(Beginning of Entries supplied)

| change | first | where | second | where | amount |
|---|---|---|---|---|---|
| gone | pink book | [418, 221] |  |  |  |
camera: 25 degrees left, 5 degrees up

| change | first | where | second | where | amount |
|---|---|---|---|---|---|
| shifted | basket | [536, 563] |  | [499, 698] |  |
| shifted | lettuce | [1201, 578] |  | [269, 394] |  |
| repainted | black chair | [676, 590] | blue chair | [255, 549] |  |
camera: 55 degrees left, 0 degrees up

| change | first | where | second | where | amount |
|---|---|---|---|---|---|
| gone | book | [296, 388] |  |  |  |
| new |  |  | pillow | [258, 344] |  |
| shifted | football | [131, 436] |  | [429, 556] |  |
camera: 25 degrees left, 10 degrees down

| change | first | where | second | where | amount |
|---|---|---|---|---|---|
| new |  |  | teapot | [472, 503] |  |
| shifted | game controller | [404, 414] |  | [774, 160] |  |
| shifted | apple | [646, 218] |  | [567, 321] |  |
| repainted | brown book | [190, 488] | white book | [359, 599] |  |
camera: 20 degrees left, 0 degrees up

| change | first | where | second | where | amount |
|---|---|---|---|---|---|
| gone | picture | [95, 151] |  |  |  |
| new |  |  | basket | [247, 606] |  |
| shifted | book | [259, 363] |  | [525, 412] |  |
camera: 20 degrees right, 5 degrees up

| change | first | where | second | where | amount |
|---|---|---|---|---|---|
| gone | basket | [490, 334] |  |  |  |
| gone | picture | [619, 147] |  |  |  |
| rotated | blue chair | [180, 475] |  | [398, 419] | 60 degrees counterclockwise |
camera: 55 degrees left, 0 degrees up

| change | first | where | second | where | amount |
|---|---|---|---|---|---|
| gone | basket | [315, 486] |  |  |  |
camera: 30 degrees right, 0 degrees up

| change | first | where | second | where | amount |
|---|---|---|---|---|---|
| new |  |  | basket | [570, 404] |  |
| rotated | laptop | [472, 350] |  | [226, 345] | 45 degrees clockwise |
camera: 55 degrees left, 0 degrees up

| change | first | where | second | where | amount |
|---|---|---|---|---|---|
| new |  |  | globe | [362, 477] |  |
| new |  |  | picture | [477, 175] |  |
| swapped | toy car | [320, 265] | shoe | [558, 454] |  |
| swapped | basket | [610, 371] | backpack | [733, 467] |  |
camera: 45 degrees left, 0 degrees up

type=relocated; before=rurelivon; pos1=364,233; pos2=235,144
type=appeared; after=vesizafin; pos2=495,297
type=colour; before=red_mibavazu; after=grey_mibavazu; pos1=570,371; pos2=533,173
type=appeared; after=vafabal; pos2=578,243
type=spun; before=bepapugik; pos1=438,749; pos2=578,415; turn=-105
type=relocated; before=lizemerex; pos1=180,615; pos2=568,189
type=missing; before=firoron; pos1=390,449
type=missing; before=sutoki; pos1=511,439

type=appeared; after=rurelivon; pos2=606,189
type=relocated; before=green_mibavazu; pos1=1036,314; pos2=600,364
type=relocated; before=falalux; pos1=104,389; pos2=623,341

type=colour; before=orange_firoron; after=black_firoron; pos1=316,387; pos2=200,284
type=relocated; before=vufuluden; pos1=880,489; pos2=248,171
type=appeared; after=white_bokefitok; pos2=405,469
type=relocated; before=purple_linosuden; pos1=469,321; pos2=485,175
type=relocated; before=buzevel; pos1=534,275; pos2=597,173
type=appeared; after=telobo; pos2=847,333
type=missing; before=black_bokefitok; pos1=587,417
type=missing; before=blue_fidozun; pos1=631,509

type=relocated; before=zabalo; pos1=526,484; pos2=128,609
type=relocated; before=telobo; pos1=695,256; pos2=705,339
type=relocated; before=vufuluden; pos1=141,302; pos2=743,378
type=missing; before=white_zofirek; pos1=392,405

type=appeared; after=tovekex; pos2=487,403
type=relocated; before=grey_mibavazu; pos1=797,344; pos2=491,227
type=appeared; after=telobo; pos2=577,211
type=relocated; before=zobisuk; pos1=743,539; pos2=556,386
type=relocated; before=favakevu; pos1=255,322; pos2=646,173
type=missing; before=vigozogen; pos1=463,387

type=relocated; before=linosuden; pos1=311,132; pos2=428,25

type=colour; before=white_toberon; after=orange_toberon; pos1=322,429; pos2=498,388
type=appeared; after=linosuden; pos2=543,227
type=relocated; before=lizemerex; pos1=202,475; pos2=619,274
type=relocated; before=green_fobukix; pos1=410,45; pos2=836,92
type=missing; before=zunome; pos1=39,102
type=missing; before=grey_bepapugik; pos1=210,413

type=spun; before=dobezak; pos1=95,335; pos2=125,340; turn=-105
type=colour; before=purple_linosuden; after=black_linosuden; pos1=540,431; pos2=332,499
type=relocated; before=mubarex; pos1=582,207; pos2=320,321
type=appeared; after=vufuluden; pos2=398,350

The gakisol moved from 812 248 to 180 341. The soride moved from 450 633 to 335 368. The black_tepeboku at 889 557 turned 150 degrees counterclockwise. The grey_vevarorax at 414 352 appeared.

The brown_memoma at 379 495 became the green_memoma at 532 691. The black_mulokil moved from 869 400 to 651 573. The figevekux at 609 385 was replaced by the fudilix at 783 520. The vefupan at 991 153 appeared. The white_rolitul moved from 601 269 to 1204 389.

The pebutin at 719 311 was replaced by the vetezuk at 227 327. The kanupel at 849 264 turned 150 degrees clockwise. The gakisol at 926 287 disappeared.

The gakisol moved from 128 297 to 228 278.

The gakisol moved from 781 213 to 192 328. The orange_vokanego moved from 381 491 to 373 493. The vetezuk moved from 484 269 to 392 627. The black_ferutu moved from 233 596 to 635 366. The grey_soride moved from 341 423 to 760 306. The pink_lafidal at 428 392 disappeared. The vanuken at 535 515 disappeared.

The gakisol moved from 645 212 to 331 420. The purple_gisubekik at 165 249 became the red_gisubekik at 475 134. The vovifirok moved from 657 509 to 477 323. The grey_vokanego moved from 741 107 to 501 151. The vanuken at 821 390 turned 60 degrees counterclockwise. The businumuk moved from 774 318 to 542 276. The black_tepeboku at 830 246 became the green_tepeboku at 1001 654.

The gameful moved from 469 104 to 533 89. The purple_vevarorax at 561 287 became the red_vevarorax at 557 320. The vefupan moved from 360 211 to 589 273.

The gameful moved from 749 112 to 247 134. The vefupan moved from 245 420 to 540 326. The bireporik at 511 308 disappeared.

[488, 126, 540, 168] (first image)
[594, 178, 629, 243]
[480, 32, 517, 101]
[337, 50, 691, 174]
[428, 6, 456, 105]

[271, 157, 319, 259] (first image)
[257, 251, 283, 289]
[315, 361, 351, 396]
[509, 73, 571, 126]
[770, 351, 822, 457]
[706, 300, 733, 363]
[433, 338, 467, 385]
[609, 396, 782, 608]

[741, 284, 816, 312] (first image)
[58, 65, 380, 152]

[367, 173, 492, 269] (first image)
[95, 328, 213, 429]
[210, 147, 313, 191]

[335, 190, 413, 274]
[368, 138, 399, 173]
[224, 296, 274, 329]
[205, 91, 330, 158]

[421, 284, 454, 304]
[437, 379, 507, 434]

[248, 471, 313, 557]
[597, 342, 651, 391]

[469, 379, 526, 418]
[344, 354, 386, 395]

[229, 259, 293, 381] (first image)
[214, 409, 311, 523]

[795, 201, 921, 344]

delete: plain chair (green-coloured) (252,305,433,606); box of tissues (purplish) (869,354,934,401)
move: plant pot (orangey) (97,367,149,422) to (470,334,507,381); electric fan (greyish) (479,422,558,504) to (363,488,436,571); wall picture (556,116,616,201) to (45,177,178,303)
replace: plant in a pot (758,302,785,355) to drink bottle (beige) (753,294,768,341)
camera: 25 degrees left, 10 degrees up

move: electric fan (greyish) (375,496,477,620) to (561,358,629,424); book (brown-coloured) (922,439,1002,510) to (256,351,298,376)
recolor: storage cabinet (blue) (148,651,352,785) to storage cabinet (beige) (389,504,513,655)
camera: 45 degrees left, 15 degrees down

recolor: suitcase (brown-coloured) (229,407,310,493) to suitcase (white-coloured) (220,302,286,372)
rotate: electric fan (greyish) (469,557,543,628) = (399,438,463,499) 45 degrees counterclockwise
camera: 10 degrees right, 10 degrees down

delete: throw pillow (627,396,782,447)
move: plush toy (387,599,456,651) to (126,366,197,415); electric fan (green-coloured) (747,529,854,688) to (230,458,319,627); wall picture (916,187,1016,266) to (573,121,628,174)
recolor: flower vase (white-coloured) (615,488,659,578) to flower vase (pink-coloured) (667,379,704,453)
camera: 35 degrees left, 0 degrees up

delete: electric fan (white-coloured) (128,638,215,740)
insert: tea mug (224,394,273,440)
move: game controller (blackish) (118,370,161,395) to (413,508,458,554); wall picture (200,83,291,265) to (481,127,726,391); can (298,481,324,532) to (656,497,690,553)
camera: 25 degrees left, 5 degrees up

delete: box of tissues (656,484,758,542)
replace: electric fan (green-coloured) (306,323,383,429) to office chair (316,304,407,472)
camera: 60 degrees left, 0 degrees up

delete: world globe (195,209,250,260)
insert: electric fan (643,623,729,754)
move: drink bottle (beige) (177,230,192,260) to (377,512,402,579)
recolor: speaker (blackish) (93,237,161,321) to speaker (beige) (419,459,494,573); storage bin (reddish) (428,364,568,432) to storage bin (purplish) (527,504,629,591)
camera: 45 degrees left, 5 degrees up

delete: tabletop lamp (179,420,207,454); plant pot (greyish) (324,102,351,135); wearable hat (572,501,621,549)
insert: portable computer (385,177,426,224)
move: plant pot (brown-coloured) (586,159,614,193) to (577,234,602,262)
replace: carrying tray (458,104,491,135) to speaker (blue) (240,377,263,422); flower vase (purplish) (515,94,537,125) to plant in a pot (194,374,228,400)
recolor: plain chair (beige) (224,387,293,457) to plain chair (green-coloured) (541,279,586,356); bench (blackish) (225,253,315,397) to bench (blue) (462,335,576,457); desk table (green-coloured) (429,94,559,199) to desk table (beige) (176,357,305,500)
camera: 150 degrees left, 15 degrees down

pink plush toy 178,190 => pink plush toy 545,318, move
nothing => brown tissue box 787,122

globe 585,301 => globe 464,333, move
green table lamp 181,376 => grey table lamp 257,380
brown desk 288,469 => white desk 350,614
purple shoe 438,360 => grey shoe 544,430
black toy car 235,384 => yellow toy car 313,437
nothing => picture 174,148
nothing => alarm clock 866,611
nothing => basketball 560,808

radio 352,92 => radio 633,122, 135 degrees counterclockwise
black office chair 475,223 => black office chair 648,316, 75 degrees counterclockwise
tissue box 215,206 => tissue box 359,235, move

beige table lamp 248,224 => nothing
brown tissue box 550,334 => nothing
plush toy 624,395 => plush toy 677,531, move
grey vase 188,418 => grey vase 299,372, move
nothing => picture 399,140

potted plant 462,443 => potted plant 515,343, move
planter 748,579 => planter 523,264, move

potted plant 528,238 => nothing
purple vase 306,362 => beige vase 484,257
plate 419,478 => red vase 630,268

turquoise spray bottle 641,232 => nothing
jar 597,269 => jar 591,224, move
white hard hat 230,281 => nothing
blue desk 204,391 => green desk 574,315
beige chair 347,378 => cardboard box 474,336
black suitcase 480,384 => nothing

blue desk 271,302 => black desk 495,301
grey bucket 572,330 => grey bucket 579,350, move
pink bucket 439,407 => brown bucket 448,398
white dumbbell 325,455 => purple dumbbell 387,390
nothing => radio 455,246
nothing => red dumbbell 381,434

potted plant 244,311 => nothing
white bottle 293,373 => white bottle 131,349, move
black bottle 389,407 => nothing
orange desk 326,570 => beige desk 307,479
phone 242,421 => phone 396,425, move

(End of Entries supplied)

_Exercise objective_: Your output must be the lines of the material above, from the first through the line that contains "gone | pink", copied exactly. Include both endpoints and nothing else.

_Solution for this exercise_:
| change | first | where | second | where | amount |
|---|---|---|---|---|---|
| gone | pink book | [418, 221] |  |  |  |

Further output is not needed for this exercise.